**** Listed records

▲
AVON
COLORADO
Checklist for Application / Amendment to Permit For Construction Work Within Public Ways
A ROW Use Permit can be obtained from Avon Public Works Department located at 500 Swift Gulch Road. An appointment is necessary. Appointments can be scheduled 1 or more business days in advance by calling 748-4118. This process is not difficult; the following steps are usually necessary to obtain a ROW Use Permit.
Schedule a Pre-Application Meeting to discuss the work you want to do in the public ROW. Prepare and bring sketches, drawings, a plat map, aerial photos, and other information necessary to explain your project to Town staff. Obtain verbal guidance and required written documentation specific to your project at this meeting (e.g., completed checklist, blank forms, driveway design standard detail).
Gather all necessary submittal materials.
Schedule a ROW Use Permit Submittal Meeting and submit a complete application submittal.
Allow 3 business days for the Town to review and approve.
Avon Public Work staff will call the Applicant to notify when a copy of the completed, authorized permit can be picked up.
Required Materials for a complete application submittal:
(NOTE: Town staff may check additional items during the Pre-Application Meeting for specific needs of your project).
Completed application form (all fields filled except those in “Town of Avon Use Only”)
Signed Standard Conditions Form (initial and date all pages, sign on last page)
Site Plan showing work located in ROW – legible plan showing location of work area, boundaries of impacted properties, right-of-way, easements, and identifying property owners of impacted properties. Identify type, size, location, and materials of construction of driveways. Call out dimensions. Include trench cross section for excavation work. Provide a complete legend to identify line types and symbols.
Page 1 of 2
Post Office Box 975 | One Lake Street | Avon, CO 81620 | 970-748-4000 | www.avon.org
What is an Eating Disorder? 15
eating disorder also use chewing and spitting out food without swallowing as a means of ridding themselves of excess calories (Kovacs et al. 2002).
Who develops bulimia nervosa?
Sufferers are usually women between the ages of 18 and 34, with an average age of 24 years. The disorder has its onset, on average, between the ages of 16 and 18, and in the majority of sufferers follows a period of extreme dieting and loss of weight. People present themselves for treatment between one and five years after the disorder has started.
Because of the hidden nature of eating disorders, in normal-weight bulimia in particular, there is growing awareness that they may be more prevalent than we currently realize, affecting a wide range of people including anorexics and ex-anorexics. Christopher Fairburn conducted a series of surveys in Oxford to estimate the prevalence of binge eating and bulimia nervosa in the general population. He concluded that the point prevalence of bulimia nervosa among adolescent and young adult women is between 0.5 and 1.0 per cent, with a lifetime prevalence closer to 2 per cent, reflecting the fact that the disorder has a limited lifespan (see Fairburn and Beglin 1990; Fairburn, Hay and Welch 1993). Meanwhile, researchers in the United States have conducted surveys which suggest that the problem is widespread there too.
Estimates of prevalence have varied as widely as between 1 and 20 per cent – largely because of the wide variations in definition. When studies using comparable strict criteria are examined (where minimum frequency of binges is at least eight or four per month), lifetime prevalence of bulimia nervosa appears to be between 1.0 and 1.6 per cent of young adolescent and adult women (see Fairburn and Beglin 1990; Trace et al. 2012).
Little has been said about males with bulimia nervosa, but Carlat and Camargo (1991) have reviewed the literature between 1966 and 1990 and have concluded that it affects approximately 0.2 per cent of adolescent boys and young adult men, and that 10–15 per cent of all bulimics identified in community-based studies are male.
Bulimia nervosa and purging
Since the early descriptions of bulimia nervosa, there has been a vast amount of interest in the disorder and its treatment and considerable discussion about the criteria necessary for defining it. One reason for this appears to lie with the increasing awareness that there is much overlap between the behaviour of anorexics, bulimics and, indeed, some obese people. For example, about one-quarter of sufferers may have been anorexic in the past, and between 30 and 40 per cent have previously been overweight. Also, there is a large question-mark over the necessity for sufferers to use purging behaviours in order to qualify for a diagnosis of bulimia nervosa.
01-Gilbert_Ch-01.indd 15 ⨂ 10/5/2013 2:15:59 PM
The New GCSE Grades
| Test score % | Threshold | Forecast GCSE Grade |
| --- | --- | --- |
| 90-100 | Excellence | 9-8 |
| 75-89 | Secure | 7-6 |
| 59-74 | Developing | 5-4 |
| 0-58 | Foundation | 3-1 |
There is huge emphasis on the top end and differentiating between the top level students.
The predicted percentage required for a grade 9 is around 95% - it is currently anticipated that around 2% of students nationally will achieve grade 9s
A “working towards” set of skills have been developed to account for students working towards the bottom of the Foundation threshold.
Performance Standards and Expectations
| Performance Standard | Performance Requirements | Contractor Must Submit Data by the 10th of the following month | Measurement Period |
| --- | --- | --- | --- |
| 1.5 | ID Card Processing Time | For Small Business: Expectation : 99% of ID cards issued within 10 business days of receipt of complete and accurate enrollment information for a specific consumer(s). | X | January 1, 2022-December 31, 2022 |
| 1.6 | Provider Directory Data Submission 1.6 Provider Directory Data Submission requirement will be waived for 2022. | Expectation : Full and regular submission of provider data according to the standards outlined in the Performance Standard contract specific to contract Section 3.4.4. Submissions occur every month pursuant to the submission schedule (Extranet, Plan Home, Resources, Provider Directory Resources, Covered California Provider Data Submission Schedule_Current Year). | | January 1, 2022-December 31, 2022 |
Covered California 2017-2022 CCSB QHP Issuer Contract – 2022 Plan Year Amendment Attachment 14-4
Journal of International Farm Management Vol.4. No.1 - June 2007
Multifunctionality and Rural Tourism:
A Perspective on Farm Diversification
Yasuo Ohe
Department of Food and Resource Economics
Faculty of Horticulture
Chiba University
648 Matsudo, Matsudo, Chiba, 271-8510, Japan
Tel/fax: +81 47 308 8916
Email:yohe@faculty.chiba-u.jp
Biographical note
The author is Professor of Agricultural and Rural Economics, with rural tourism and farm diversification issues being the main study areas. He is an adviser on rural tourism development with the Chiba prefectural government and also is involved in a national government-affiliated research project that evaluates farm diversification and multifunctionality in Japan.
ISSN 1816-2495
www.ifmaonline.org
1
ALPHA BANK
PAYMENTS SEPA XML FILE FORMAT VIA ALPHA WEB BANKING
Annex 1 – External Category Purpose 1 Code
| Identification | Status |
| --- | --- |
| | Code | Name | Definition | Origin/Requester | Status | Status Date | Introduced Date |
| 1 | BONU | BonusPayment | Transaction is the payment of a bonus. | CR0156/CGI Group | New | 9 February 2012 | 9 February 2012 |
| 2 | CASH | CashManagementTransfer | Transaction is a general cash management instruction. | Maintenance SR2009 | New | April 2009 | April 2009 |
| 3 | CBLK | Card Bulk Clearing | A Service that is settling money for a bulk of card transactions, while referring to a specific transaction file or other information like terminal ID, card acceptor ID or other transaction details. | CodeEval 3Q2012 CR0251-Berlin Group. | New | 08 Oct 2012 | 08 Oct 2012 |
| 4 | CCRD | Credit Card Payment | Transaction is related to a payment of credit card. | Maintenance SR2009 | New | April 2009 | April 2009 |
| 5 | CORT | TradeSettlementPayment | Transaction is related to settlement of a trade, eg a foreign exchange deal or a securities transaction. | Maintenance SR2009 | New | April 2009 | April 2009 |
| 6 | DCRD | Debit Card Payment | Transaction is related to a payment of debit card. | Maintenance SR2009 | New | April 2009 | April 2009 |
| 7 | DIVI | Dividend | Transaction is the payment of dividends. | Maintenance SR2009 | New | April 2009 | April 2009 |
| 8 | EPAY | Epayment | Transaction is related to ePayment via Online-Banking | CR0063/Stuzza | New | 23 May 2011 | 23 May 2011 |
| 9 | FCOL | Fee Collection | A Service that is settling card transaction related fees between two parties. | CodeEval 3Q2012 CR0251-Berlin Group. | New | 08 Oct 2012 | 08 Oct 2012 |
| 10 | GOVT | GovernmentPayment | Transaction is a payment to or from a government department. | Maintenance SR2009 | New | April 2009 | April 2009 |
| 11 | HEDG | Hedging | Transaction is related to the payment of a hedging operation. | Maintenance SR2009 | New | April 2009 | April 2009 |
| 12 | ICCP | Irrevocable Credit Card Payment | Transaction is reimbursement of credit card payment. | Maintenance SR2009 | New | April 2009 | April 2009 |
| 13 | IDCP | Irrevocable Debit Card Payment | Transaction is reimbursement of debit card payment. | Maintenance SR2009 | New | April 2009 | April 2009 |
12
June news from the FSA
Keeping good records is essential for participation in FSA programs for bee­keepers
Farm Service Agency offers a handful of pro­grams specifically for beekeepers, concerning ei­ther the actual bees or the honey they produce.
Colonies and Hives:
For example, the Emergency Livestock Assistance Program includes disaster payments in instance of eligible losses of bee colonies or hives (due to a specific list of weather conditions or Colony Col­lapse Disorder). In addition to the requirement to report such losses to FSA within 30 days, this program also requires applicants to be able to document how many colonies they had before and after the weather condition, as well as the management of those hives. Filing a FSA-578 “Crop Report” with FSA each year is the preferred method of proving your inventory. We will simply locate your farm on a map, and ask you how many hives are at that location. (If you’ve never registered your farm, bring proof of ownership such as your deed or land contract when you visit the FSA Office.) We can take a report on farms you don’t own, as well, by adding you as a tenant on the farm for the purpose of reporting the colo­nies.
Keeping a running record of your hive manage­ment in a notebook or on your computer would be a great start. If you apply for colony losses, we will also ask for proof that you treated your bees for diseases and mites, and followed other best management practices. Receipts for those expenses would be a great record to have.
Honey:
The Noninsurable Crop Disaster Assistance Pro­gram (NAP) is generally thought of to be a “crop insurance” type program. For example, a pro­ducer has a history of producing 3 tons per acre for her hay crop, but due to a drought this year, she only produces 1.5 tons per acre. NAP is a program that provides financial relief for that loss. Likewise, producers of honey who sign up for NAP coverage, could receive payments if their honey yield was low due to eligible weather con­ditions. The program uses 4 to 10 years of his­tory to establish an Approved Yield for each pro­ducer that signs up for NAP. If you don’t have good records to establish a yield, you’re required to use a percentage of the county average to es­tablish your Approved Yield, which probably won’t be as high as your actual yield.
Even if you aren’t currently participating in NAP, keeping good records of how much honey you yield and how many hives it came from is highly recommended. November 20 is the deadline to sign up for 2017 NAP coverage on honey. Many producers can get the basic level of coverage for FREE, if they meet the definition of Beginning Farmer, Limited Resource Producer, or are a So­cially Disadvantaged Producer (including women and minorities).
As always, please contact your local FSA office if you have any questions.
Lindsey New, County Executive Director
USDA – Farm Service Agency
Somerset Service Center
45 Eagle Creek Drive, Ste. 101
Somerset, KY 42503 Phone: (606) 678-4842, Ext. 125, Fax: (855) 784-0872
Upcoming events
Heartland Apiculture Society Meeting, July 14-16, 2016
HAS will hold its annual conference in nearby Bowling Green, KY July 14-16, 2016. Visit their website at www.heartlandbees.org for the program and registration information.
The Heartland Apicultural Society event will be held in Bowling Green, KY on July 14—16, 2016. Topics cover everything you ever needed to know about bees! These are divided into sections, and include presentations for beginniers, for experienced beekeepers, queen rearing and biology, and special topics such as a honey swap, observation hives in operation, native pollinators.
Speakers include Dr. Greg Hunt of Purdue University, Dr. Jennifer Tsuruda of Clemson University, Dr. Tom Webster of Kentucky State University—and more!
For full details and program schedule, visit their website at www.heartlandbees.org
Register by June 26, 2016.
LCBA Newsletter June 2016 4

********

> _What to do_: Start with the line above that contains "Faculty of Horticulture" and end with the line that contains "Biographical note". Write out those lines exactly, and only those.

> _Your response_:
Faculty of Horticulture
Chiba University
648 Matsudo, Matsudo, Chiba, 271-8510, Japan
Tel/fax: +81 47 308 8916
Email:yohe@faculty.chiba-u.jp
Biographical note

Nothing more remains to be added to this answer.